According to records on file with the Garfield County Assessor’s Office, Casas purchased the park for approximately $1.4 million, a sum that Bob Olenick said he had financed and that Casas “almost has completely paid off.”

Casas, several years ago, was hoping to add another mobile home to the park, and attempted to buy an additional water tap for that purpose.
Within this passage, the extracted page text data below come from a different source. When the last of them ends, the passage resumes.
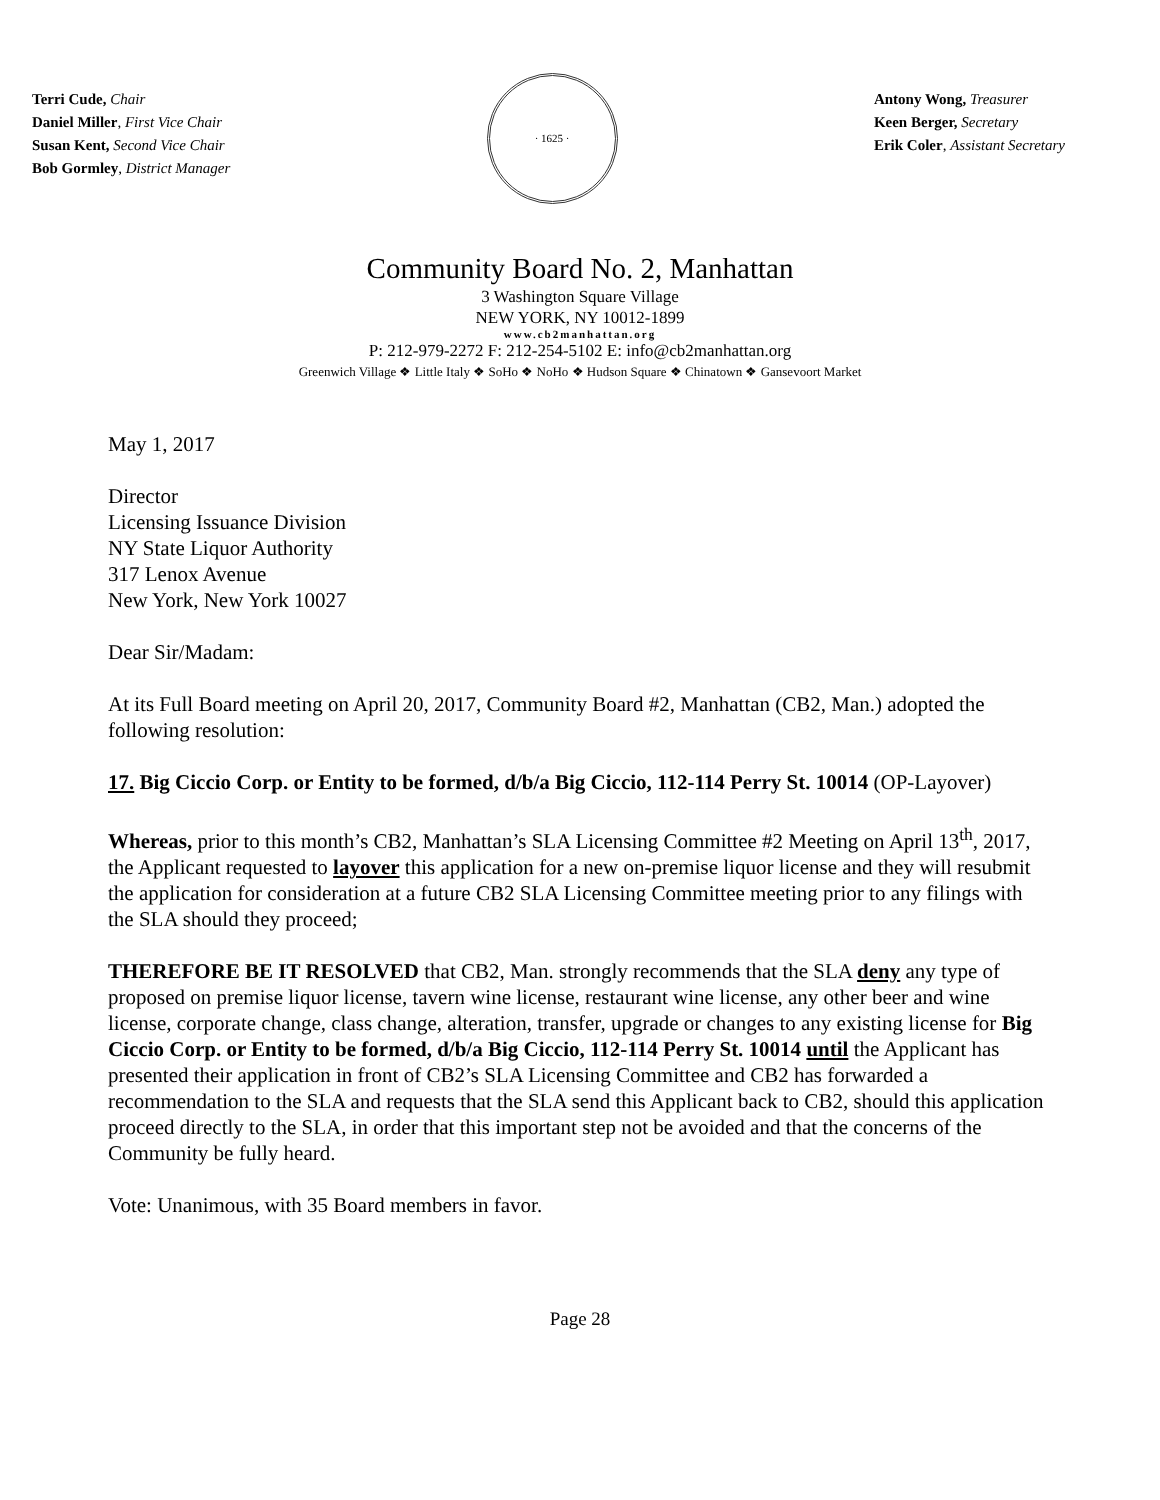Terri Cude, Chair
Daniel Miller, First Vice Chair
Susan Kent, Second Vice Chair
Bob Gormley, District Manager
· 1625 ·
Antony Wong, Treasurer
Keen Berger, Secretary
Erik Coler, Assistant Secretary
Community Board No. 2, Manhattan
3 Washington Square Village
NEW YORK, NY 10012-1899
www.cb2manhattan.org
P: 212-979-2272 F: 212-254-5102 E: info@cb2manhattan.org
Greenwich Village ❖ Little Italy ❖ SoHo ❖ NoHo ❖ Hudson Square ❖ Chinatown ❖ Gansevoort Market
May 1, 2017
Director
Licensing Issuance Division
NY State Liquor Authority
317 Lenox Avenue
New York, New York 10027
Dear Sir/Madam:
At its Full Board meeting on April 20, 2017, Community Board #2, Manhattan (CB2, Man.) adopted the following resolution:
17. Big Ciccio Corp. or Entity to be formed, d/b/a Big Ciccio, 112-114 Perry St. 10014 (OP-Layover)
Whereas, prior to this month’s CB2, Manhattan’s SLA Licensing Committee #2 Meeting on April 13<sup>th</sup>, 2017, the Applicant requested to layover this application for a new on-premise liquor license and they will resubmit the application for consideration at a future CB2 SLA Licensing Committee meeting prior to any filings with the SLA should they proceed;
THEREFORE BE IT RESOLVED that CB2, Man. strongly recommends that the SLA deny any type of proposed on premise liquor license, tavern wine license, restaurant wine license, any other beer and wine license, corporate change, class change, alteration, transfer, upgrade or changes to any existing license for Big Ciccio Corp. or Entity to be formed, d/b/a Big Ciccio, 112-114 Perry St. 10014 until the Applicant has presented their application in front of CB2’s SLA Licensing Committee and CB2 has forwarded a recommendation to the SLA and requests that the SLA send this Applicant back to CB2, should this application proceed directly to the SLA, in order that this important step not be avoided and that the concerns of the Community be fully heard.
Vote: Unanimous, with 35 Board members in favor.
Page 28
But the town declined to go along due to a moratorium on selling water taps to properties outside the town boundaries.

When reached by phone on July 18, Casas said he had not heard that the county and the town were discussing the possible annexation of the road and his trailer park.

Asked how he felt about the possibility of annexing the park to the town, he said, “It has, I think, good and bad things” about it.

Two possible outcomes that he considers bad from his viewpoint, he said, are the likelihood that his property taxes would be higher if the park were in the town’s jurisdiction, and the potential that he would need to undertake considerable improvements to bring the trailer park up to the town’s codes.

“I have no idea what the town codes may require,” he said, adding that he would need to talk with town officials before he could say much more about the situation.

Batchelder, after acknowledging that annexation of the road by the town would leave the trailer park as an isolated “county enclave” entirely surrounded by the town, said the county would like to see the trailer park annexed if that is feasible.

Any costs of improvements to the park, in order to meet town code requirements, “would be up to the owner,” Batchelder predicted.

Neither Batchelder nor Harrington could say how long deliberations might take before actual work on road improvements might begin, though the hope is that it could start next year, depending on costs.